DIRECTIONS FOR THIS TASK: Below is a listing. Quote from it, exactly, the lines from the one containing "503 559 4.84" down to the one containing "276 96 1.82", both ends included, and nothing else.

Start of TASK MATERIAL

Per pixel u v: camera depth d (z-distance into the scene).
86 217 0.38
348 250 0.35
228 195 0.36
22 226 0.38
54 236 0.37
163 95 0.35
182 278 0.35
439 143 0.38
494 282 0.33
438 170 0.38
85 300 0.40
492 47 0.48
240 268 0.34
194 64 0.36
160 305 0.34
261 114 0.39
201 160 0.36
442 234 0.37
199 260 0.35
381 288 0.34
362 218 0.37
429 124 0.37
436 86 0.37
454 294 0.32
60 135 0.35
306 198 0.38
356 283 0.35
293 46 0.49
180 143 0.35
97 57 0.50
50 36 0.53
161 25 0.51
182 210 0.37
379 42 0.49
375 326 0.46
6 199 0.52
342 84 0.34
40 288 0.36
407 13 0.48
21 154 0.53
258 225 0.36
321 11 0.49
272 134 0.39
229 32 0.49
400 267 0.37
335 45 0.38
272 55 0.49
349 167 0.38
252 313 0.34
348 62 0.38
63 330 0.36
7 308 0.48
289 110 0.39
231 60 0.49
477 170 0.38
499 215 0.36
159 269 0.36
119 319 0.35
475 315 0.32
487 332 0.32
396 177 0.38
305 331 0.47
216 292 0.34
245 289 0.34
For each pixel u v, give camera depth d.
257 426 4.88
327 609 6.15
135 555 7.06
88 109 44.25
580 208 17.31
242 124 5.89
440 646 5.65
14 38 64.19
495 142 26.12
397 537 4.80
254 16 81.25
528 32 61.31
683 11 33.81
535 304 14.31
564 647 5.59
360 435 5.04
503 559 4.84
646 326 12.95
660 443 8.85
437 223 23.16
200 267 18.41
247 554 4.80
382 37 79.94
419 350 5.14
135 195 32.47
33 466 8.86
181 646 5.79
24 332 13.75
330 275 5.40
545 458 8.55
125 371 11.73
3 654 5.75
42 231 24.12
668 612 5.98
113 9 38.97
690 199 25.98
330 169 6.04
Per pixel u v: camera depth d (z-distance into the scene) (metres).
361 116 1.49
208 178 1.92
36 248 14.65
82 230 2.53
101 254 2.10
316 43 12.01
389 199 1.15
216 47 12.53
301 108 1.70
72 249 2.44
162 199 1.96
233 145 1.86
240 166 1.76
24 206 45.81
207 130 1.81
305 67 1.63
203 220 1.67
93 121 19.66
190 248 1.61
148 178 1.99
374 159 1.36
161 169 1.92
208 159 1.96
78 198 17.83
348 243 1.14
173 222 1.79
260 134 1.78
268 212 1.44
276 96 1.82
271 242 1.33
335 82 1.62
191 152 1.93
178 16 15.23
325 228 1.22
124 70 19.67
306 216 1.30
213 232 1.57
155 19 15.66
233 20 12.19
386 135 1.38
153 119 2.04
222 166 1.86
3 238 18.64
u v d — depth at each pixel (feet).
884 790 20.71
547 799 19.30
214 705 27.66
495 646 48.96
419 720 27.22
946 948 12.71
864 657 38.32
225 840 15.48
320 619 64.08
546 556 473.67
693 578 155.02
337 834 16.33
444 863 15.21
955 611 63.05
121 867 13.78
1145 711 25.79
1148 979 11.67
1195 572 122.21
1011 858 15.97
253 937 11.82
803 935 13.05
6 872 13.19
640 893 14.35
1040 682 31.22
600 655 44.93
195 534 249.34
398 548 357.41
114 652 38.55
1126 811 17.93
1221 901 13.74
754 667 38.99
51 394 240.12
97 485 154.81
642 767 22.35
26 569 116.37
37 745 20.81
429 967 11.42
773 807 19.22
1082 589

End of TASK MATERIAL

RESULT OF THE TASK:
503 559 4.84
646 326 12.95
660 443 8.85
437 223 23.16
200 267 18.41
247 554 4.80
382 37 79.94
419 350 5.14
135 195 32.47
33 466 8.86
181 646 5.79
24 332 13.75
330 275 5.40
545 458 8.55
125 371 11.73
3 654 5.75
42 231 24.12
668 612 5.98
113 9 38.97
690 199 25.98
330 169 6.04
Per pixel u v: camera depth d (z-distance into the scene) (metres).
361 116 1.49
208 178 1.92
36 248 14.65
82 230 2.53
101 254 2.10
316 43 12.01
389 199 1.15
216 47 12.53
301 108 1.70
72 249 2.44
162 199 1.96
233 145 1.86
240 166 1.76
24 206 45.81
207 130 1.81
305 67 1.63
203 220 1.67
93 121 19.66
190 248 1.61
148 178 1.99
374 159 1.36
161 169 1.92
208 159 1.96
78 198 17.83
348 243 1.14
173 222 1.79
260 134 1.78
268 212 1.44
276 96 1.82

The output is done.